==== SUPPLIED RECORDS

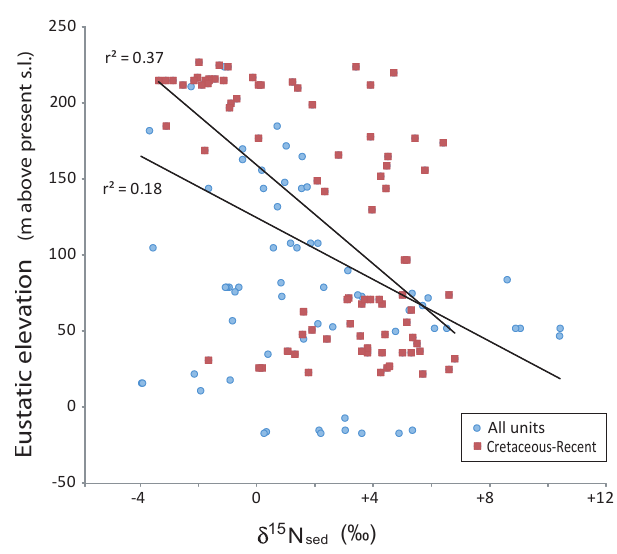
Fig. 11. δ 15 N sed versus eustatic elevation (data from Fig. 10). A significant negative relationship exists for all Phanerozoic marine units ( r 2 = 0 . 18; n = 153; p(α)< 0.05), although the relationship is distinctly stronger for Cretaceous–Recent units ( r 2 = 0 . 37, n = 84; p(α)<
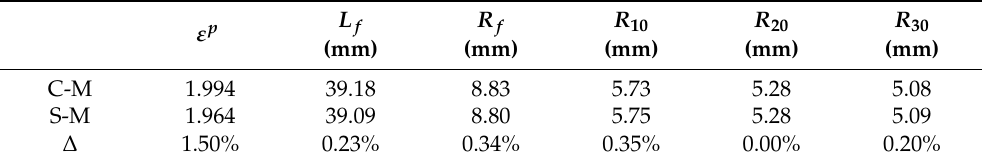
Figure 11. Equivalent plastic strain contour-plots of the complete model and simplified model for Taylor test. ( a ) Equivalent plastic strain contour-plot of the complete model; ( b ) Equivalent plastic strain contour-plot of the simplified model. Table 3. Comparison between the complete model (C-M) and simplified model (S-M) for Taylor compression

========
==== SUPPLIED RECORDS

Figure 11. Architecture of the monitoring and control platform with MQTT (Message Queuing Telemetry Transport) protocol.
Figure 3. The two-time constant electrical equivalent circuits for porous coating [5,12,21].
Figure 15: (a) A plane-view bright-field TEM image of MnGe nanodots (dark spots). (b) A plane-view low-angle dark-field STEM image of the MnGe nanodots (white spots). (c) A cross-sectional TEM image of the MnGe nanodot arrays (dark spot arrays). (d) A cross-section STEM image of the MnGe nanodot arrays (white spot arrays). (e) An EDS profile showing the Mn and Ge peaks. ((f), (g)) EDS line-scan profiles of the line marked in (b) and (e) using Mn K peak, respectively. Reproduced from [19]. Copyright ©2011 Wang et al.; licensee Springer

========

● WHAT YOU WILL DO:
Every line in the material above that has the word "from" should be copied.

● FINISHED TASK:
Fig. 11. δ 15 N sed versus eustatic elevation (data from Fig. 10). A significant negative relationship exists for all Phanerozoic marine units ( r 2 = 0 . 18; n = 153; p(α)< 0.05), although the relationship is distinctly stronger for Cretaceous–Recent units ( r 2 = 0 . 37, n = 84; p(α)<
Figure 15: (a) A plane-view bright-field TEM image of MnGe nanodots (dark spots). (b) A plane-view low-angle dark-field STEM image of the MnGe nanodots (white spots). (c) A cross-sectional TEM image of the MnGe nanodot arrays (dark spot arrays). (d) A cross-section STEM image of the MnGe nanodot arrays (white spot arrays). (e) An EDS profile showing the Mn and Ge peaks. ((f), (g)) EDS line-scan profiles of the line marked in (b) and (e) using Mn K peak, respectively. Reproduced from [19]. Copyright ©2011 Wang et al.; licensee Springer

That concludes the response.